Where do they ask you the following question:

Do you swear to tell the truth, the whole truth, and nothing but the truth?

If you answered in a court room, excellent. You apparently know a bit about our legal system---or watch Law & Order! I wonder whether any of you provided some other answer.

But, I'm willing to bet a dollar that you didn't answer on my resume or in a job interview.

No, I'm not advising you to lie, and I'm certainly not saying you should stop telling the truth--just too much of it.

Interviewer (I): You admitted on your application that you were let go from your most recent position. Tell me about that.

Applicant (A): I called my boss a fool and told him he didn't know how to run the operation. We didn't get along.

Interviewer: Wow. Tell me more.

And then the applicant pours their heart out. They may feel better, but their application just sunk like a boat carrying steel ore with a hull full of holes.

Could that have gone differently?

Interviewer (I): You admitted on your application that you were let go from your most recent position.

Applicant (A): (Pauses....Hmmm. I shouldn't say what I thought of my boss. How shall I phrase this?)

I was hired for my expertise and experience with specific operations. The role, however, differed from how I thought it had been presented. Management had its way of doing things; they were successful, but I felt I wasn't in the right place. I couldn't use my talents to my best ability. When I mentioned this to management, they agreed. So, when I saw the position for this role at your company, I saw a real opportunity.

Interviewer: So, how what specifically attracted you to our company?

Consider this bullet from an applicant resume:

Executed a 6-month benchmarking exercise aimed at evaluating industry standards which led to the revision of 40 job descriptions across 5 organizational levels.

Wow, there's a lot going on in there. Multiple thoughts, activities, and results. What's the most important portion? What will interest the reader the most?

Usually it's the result. But, what is the result here, and will it interest the reader?

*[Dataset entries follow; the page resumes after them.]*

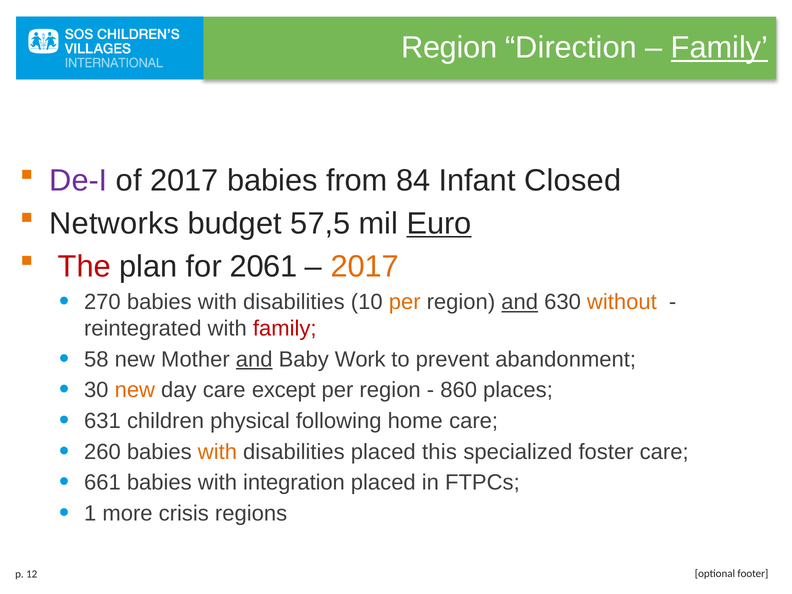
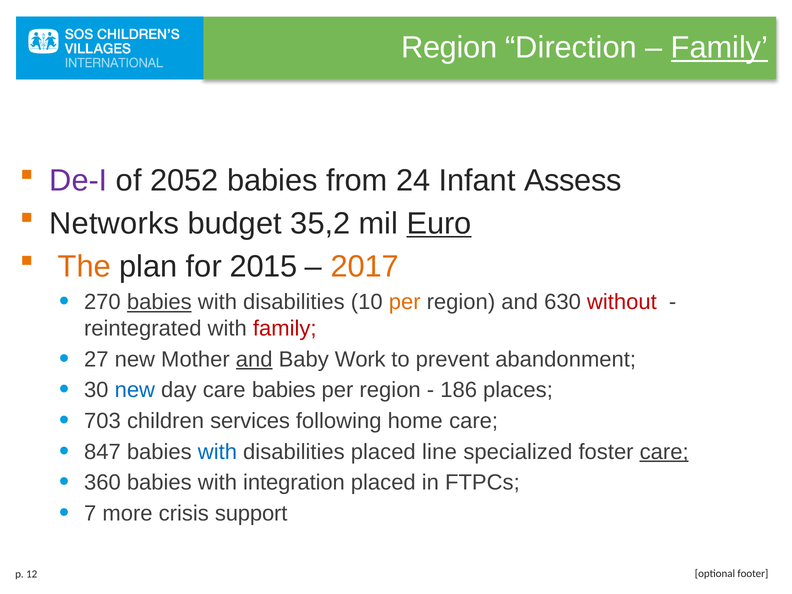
of 2017: 2017 -> 2052
84: 84 -> 24
Closed: Closed -> Assess
57,5: 57,5 -> 35,2
The colour: red -> orange
2061: 2061 -> 2015
babies at (159, 302) underline: none -> present
and at (520, 302) underline: present -> none
without colour: orange -> red
58: 58 -> 27
new at (135, 390) colour: orange -> blue
care except: except -> babies
860: 860 -> 186
631: 631 -> 703
physical: physical -> services
260: 260 -> 847
with at (217, 452) colour: orange -> blue
this: this -> line
care at (664, 452) underline: none -> present
661: 661 -> 360
1: 1 -> 7
regions: regions -> support
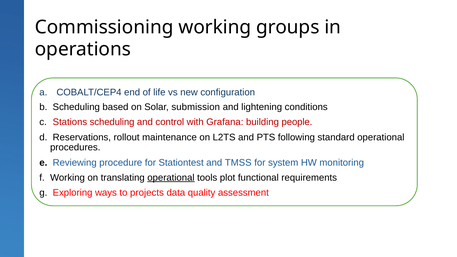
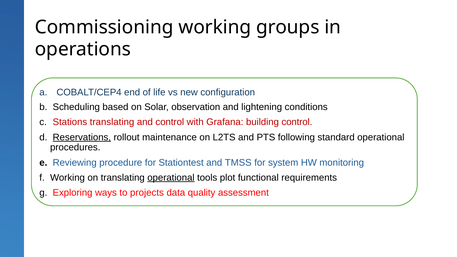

If this role were for an HR Generalist role, then the result of revising 40 job descriptions to fit industry standards might be appropriate. But, the role was for an HR VP position; so, it didn't make sense to even mention this action on the resume.


In other words, the applicant told the truth, but it is irrelevant to the the position. And even if the action had been relevant, the bullet was over-explained.

Remember, a resume should not simply list what you've done, it must present you as qualified for the next role you want.

You may have heard the expression less is more. This is definitely true for your resume. Be selective with what you include. Don't try to explain everything. A manager once told me, "Ed , tell your clients it's OK to leave something to talk about during the interview."

And during the interview, yes, be sure to answer the question truthfully, but do it concisely and without telling everything---leave out the sordid details.


Even if you are a bit too concise, the interviewer can always prompt you to tell more.